Task objective:
Every entry that follows should be repeated exactly; drop the images.

Materials provided:
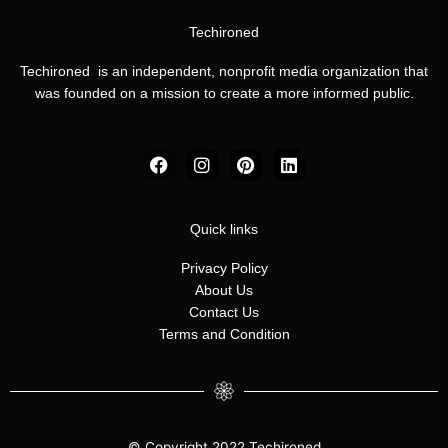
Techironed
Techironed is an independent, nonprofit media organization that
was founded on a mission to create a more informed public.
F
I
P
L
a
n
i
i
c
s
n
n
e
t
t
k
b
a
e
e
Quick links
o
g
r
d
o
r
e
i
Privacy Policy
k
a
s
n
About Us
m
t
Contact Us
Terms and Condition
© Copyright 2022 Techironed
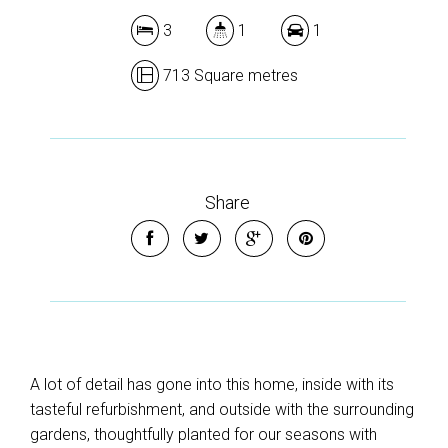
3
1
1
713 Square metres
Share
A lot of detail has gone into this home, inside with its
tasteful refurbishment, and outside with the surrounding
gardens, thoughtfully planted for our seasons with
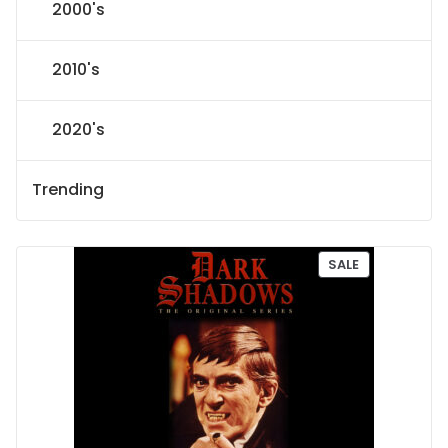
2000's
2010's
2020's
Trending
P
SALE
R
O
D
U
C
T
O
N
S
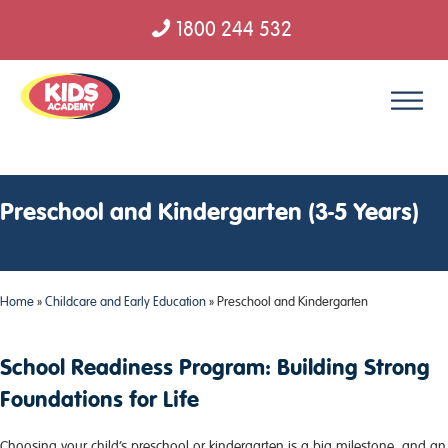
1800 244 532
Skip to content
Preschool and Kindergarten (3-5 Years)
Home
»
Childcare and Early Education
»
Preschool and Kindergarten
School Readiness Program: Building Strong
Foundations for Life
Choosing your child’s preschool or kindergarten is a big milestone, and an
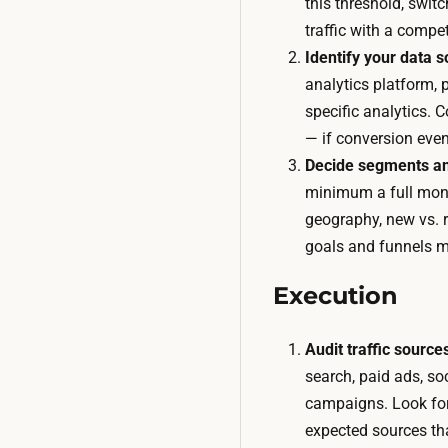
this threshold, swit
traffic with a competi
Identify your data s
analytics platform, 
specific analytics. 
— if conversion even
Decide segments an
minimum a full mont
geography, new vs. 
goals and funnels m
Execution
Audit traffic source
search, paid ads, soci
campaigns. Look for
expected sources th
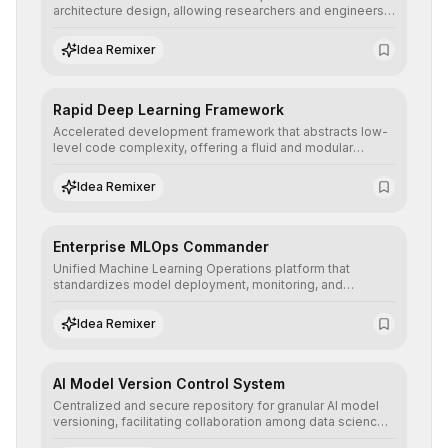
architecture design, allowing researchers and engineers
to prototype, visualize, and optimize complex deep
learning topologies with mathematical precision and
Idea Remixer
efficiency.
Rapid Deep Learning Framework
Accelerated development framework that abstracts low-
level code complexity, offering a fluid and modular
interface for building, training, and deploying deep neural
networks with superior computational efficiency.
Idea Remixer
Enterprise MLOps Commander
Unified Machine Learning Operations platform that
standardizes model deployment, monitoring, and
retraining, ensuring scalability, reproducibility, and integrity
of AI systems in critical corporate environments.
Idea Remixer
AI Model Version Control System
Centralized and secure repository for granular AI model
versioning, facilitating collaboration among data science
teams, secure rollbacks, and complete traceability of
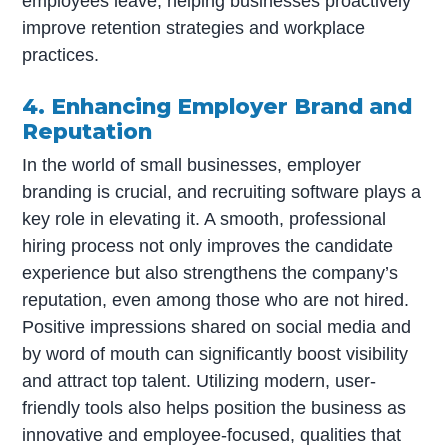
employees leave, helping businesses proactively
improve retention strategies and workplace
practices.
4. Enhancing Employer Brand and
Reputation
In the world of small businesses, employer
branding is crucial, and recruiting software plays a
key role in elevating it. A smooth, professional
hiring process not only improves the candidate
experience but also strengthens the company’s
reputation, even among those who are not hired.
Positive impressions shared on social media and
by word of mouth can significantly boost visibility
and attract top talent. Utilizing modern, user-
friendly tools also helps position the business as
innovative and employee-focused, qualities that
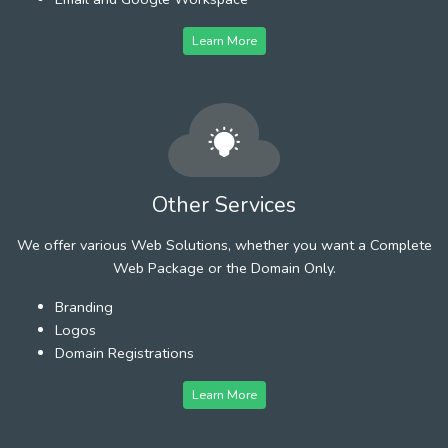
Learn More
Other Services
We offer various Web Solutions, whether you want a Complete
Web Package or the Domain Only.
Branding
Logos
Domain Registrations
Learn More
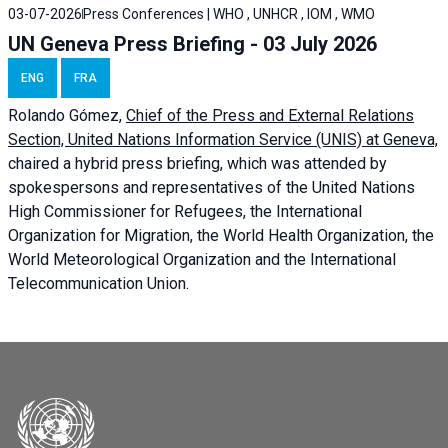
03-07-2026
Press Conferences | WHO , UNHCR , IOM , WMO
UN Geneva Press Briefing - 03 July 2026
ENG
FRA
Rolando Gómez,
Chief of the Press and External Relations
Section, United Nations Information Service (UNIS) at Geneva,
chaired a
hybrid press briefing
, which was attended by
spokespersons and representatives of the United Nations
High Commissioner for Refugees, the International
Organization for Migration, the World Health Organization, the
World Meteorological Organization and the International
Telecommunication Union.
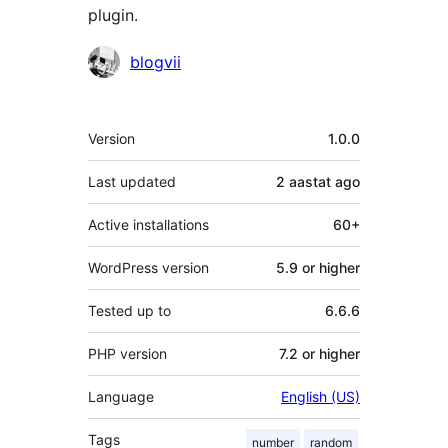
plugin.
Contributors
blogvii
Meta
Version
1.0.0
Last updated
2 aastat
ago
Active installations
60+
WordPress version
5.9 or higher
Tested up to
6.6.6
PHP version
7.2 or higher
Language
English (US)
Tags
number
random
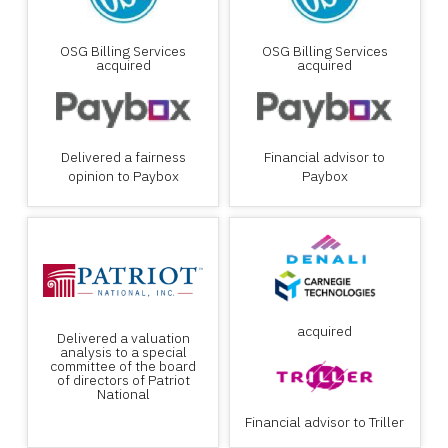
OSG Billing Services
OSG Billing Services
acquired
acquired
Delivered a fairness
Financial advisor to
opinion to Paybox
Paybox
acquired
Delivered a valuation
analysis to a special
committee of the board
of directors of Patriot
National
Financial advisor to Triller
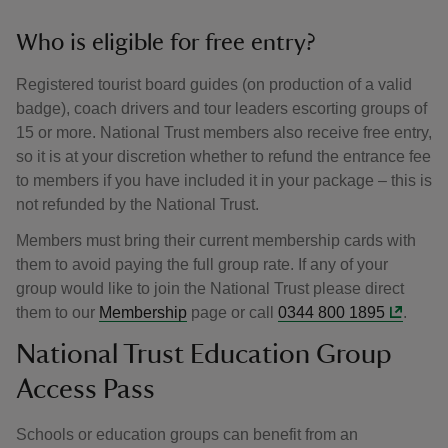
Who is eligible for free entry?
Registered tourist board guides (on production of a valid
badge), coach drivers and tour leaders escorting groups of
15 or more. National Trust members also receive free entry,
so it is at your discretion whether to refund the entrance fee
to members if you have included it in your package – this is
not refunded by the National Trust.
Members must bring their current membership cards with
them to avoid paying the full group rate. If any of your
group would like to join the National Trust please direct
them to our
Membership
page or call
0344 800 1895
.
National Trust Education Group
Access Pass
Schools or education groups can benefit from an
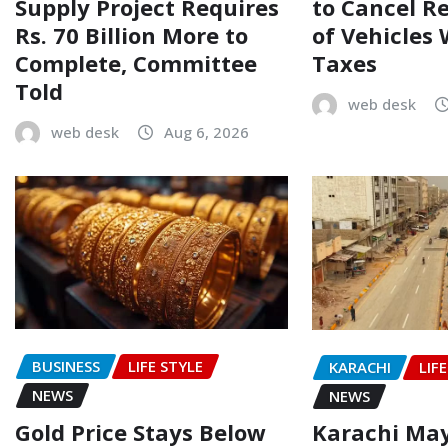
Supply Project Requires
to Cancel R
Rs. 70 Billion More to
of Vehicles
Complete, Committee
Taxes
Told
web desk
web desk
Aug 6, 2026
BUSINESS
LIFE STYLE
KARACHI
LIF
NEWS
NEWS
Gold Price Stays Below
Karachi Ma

Response:
Techironed
Techironed is an independent, nonprofit media organization that
was founded on a mission to create a more informed public.
F
I
P
L
a
n
i
i
c
s
n
n
e
t
t
k
b
a
e
e
Quick links
o
g
r
d
o
r
e
i
Privacy Policy
k
a
s
n
About Us
m
t
Contact Us
Terms and Condition
© Copyright 2022 Techironed
3
1
1
713 Square metres
Share
A lot of detail has gone into this home, inside with its
tasteful refurbishment, and outside with the surrounding
gardens, thoughtfully planted for our seasons with
2000's
2010's
2020's
Trending
P
SALE
R
O
D
U
C
T
O
N
S
1800 244 532
Skip to content
Preschool and Kindergarten (3-5 Years)
Home
»
Childcare and Early Education
»
Preschool and Kindergarten
School Readiness Program: Building Strong
Foundations for Life
Choosing your child’s preschool or kindergarten is a big milestone, and an
this threshold, swit
traffic with a competi
Identify your data s
analytics platform, 
specific analytics. 
— if conversion even
Decide segments an
minimum a full mont
geography, new vs. 
goals and funnels m
Execution
Audit traffic source
search, paid ads, soci
campaigns. Look for
expected sources th
architecture design, allowing researchers and engineers
to prototype, visualize, and optimize complex deep
learning topologies with mathematical precision and
Idea Remixer
efficiency.
Rapid Deep Learning Framework
Accelerated development framework that abstracts low-
level code complexity, offering a fluid and modular
interface for building, training, and deploying deep neural
networks with superior computational efficiency.
Idea Remixer
Enterprise MLOps Commander
Unified Machine Learning Operations platform that
standardizes model deployment, monitoring, and
retraining, ensuring scalability, reproducibility, and integrity
of AI systems in critical corporate environments.
Idea Remixer
AI Model Version Control System
Centralized and secure repository for granular AI model
versioning, facilitating collaboration among data science
teams, secure rollbacks, and complete traceability of
employees leave, helping businesses proactively
improve retention strategies and workplace
practices.
4. Enhancing Employer Brand and
Reputation
In the world of small businesses, employer
branding is crucial, and recruiting software plays a
key role in elevating it. A smooth, professional
hiring process not only improves the candidate
experience but also strengthens the company’s
reputation, even among those who are not hired.
Positive impressions shared on social media and
by word of mouth can significantly boost visibility
and attract top talent. Utilizing modern, user-
friendly tools also helps position the business as
innovative and employee-focused, qualities that
Learn More
Other Services
We offer various Web Solutions, whether you want a Complete
Web Package or the Domain Only.
Branding
Logos
Domain Registrations
Learn More
03-07-2026
Press Conferences | WHO , UNHCR , IOM , WMO
UN Geneva Press Briefing - 03 July 2026
ENG
FRA
Rolando Gómez,
Chief of the Press and External Relations
Section, United Nations Information Service (UNIS) at Geneva,
chaired a
hybrid press briefing
, which was attended by
spokespersons and representatives of the United Nations
High Commissioner for Refugees, the International
Organization for Migration, the World Health Organization, the
World Meteorological Organization and the International
Telecommunication Union.
plugin.
Contributors
blogvii
Meta
Version
1.0.0
Last updated
2 aastat
ago
Active installations
60+
WordPress version
5.9 or higher
Tested up to
6.6.6
PHP version
7.2 or higher
Language
English (US)
Tags
number
random
OSG Billing Services
OSG Billing Services
acquired
acquired
Delivered a fairness
Financial advisor to
opinion to Paybox
Paybox
acquired
Delivered a valuation
analysis to a special
committee of the board
of directors of Patriot
National
Financial advisor to Triller
Who is eligible for free entry?
Registered tourist board guides (on production of a valid
badge), coach drivers and tour leaders escorting groups of
15 or more. National Trust members also receive free entry,
so it is at your discretion whether to refund the entrance fee
to members if you have included it in your package – this is
not refunded by the National Trust.
Members must bring their current membership cards with
them to avoid paying the full group rate. If any of your
group would like to join the National Trust please direct
them to our
Membership
page or call
0344 800 1895
.
National Trust Education Group
Access Pass
Schools or education groups can benefit from an
Supply Project Requires
to Cancel R
Rs. 70 Billion More to
of Vehicles
Complete, Committee
Taxes
Told
web desk
web desk
Aug 6, 2026
BUSINESS
LIFE STYLE
KARACHI
LIF
NEWS
NEWS
Gold Price Stays Below
Karachi Ma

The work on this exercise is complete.